Die Lesenden wissen, bevor die Handlung um Gerber beginnt, dass zwei möglicherweise sehr verwirrte Erwachsene mit ihrem Kind unterwegs sind und an ihrem Standort einen Brand auslösen, da angeblich Fremde sie überfallen wollen.

Durch diesen Anruf aus Adelaide begibt sich die dreißigjährige Australierin Hanna Hall, sie wurde angeblich von einem australischen Paar mit zehn Jahren adoptiert, in die Therapie bei Gerber.
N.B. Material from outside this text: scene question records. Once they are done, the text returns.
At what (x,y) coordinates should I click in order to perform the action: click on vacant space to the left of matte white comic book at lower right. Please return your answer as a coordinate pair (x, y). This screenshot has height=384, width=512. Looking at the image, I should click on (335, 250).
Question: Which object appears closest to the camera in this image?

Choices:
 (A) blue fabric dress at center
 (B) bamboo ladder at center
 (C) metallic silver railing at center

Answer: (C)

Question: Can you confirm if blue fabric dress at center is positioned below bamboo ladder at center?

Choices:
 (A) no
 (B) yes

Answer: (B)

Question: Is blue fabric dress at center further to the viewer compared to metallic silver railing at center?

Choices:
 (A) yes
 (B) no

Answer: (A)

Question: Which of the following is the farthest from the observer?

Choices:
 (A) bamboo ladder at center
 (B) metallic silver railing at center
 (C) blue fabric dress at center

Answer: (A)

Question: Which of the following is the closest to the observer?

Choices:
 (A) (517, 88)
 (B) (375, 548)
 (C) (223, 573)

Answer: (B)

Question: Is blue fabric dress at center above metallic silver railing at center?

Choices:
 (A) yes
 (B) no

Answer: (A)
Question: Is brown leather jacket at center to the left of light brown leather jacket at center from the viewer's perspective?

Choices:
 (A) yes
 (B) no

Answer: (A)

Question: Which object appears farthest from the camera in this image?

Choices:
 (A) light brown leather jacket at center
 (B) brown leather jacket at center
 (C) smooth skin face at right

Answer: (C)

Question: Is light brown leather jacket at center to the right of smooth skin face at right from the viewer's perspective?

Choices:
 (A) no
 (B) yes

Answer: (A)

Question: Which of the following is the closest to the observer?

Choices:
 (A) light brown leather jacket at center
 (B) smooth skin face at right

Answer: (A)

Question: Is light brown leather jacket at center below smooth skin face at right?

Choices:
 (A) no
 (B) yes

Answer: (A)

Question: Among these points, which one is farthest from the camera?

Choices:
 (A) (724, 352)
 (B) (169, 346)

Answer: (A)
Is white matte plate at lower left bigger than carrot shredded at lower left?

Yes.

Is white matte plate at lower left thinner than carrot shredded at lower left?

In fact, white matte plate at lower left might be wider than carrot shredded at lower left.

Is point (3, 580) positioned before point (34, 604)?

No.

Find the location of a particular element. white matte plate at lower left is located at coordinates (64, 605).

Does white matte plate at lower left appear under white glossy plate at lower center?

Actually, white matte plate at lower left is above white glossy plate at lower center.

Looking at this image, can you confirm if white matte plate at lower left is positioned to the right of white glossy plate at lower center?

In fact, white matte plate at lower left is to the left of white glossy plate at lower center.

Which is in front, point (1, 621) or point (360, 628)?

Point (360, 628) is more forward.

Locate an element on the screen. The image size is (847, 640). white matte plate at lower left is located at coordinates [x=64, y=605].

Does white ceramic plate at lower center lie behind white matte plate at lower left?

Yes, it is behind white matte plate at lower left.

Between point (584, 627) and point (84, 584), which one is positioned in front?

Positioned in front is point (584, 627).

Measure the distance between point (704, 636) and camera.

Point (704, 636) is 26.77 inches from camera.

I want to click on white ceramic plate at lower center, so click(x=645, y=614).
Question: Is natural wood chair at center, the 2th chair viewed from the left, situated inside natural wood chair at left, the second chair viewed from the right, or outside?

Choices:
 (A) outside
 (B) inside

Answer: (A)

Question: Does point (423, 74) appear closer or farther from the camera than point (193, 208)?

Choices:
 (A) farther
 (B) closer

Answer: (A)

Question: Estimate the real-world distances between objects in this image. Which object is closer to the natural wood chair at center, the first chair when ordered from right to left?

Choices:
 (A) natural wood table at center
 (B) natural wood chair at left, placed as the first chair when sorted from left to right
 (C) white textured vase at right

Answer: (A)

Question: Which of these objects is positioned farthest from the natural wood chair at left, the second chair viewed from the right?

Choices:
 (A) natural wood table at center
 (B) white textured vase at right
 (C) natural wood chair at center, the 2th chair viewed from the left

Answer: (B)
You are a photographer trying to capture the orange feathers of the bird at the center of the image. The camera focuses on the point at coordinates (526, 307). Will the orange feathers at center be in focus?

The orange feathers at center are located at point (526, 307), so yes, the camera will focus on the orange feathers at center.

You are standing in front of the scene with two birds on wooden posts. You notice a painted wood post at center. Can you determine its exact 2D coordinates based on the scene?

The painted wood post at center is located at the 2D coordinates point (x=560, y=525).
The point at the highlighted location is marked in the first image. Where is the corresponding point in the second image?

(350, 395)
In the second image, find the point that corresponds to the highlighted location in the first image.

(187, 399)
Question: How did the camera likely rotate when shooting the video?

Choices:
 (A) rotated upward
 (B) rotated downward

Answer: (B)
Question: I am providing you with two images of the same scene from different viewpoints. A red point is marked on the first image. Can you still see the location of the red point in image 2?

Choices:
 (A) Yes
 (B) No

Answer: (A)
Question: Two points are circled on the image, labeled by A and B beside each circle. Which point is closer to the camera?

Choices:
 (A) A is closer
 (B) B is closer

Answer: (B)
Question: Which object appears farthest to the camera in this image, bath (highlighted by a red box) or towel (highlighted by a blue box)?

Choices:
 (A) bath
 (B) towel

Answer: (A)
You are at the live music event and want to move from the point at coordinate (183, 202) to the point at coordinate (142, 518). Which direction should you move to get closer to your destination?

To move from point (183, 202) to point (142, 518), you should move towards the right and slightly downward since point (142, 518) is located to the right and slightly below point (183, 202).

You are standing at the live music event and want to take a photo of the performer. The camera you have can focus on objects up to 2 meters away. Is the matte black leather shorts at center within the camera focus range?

Sie leidet unter Selektiver Amnesie. Von Anfang an fühlt sich Gerber verunsichert, denn immer wieder scheint eher Hanna, die wenig Grenzen kennt, das Fragen zu übernehmen. In Gerbers Praxis gibt es einen verschlossenen Raum, den Hanna einfach öffnet. Hier hatte Gerbers Vater, den alle nur Herrn B. nennen, ebenfalls als Kinderpsychologe praktiziert. Als er vor drei Jahren verstorben ist, muss zwischen Vater und Sohn etwas geschehen sein, von dem Gerber nicht mal seiner Frau Silvia erzählen kann. Seltsam übergriffig verhält sich Hanna auch zu Gerbers dreijährigem Sohn Marco. Sie spricht über ihn und bringt ein Geschenk mit. Gerber glaubt, dass Hanna ihn ausspioniert hat. Wer beeinflusst wen, wer manipuliert wen? Ist Hanna schizophren? Sie glaubt, dass sie ihren Bruder Ado getötet hat.

In der Hypotherapie erzählt Hanna von ihrer Kindheit, die ihr in der Erinnerung wie ein Abenteuer vorkommt. Gerber versucht herauszufinden, warum Hannas Eltern ohne Kontakt zur Außenwelt existierten. Sie zogen einst von leerem Haus zu leerem Haus in der Toscana, stellten Regeln für das Kind auf und waren auf ihre verrückte Weise auch glücklich. Ohne zur Schule zu gehen, ohne Halt und ohne Namen existierten sie als Eremiten und trugen immer eine Kiste mit sich, in der offenbar ein totes Kind lag. Gerber versucht den unsichtbaren Panzer zwischen seiner Patientin aufrechtzuerhalten, und gleichzeitig doch Empathie zu empfinden. Dass Hanna ihm die nikotinsüchtige, leicht verlebte junge Frau nur vorspielt, wird sich im Laufe der Handlung herausstellen. Weiterhin gibt es zwar eine Therapeutin namens Walker in Adelaide, aber mit ihr hat Gerber nie telefoniert. Und dann wird auch noch aufgedeckt, dass Hanna Hall nie adoptiert wurde, sondern zu ihren wahren Eltern nach Australien im Alter von zehn Jahren zurückgekehrt ist. Was ist wahr, was ist nur falsche Erinnerung, was glaubt man, scheint wirklich geschehen zu sein? Was will Hanna Hall von Pietro Gerber, was verbindet beide?

Die Geschichte, die sich dann aus all den Erzählungen und Erinnerungen herausschält, ist so unglaublich, dass sie einfach gelesen werden muss.

Zum einen geht es um den Umgang mit Patienten in psychiatrischen Kliniken, um Kindesentführungen und vor allem um die Frage, wer dieser Ado eigentlich ist. In einem Verwirrspiel aus ungeheuren Erzählungen unter Hypnose, die ein Kind an den Rand des Wahnsinns hätten bringen können, den gegenwärtigen Ereignissen und Pietro Gerbers Beziehung zu seinem Vater fesselt diese gut konstruierte Geschichte den Lesenden an das Buch bis zur letzten Seite.

Ungeheure Sogwirkung einer Geschichte über Kinder, die Grenzerfahrungen seelisch nie unbeschadet verkraften.